Feature Selection with Conjunctions of Decision Stumps and Learning from Microarray Data.

link: http://arxiv.org/abs/1005.0530
Abstract

One of the objectives of designing feature selection learning algorithms is
to obtain classifiers that depend on a small number of attributes and have
verifiable future performance guarantees. There are few, if any, approaches
that successfully address the two goals simultaneously. Performance guarantees
become crucial for tasks such as microarray data analysis due to very small
sample sizes resulting in limited empirical evaluation. To the best of our
knowledge, such algorithms that give theoretical bounds on the future
performance have not been proposed so far in the context of the classification
of gene expression data. In this work, we investigate the premise of learning a
conjunction (or disjunction) of decision stumps in Occam's Razor, Sample
Compression, and PAC-Bayes learning settings for identifying a small subset of
attributes that can be used to perform reliable classification tasks.

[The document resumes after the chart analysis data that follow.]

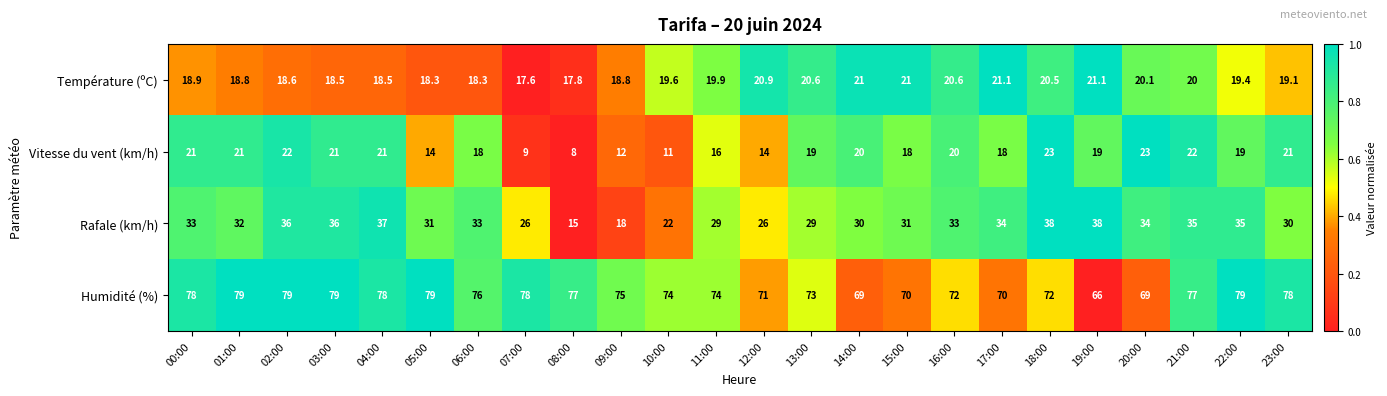

How many values in the Vitesse du vent (km/h) series are below 19?

10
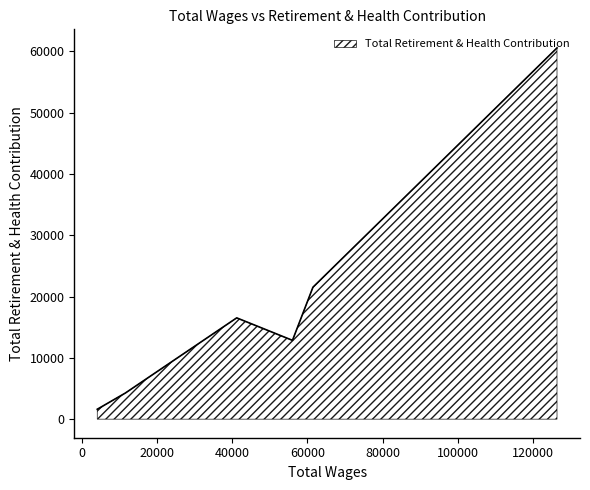

Rank the categories by value from highest to lowest.

126324.0, 61473.0, 41215.0, 56035.0, 11634.0, 4164.0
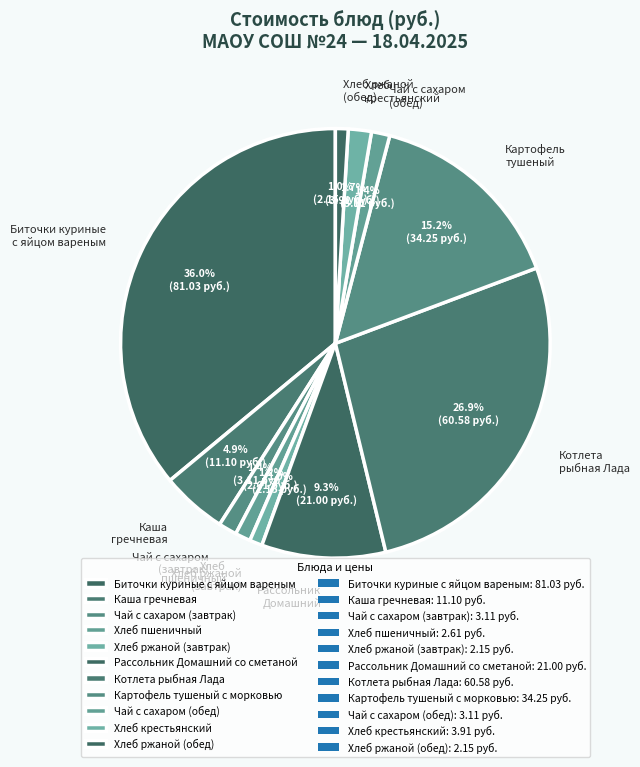

How many segments does this pie chart have?

11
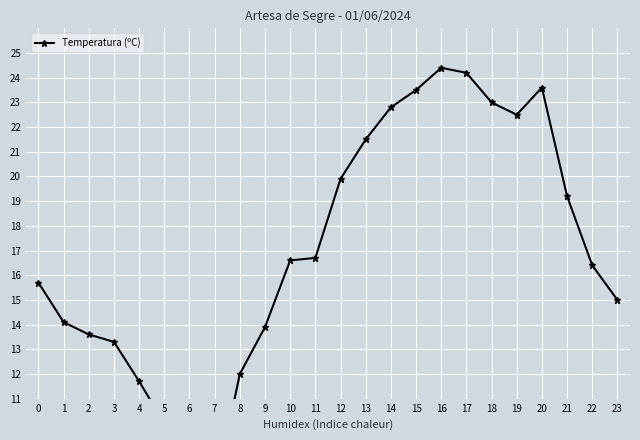

List the labels in order of value, largest first.

16, 17, 20, 15, 18, 14, 19, 13, 12, 21, 11, 10, 22, 0, 23, 1, 9, 2, 3, 8, 4, 5, 6, 7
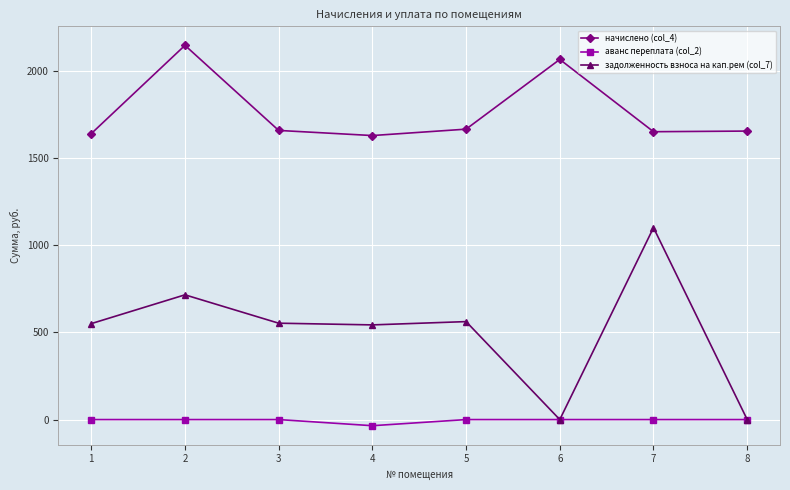

Count the number of data series in this chart.

3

We apply
the proposed approaches for gene identification from DNA microarray data and
compare our results to those of well known successful approaches proposed for
the task. We show that our algorithm not only finds hypotheses with much
smaller number of genes while giving competitive classification accuracy but
also have tight risk guarantees on future performance unlike other approaches.
The proposed approaches are general and extensible in terms of both designing
novel algorithms and application to other domains.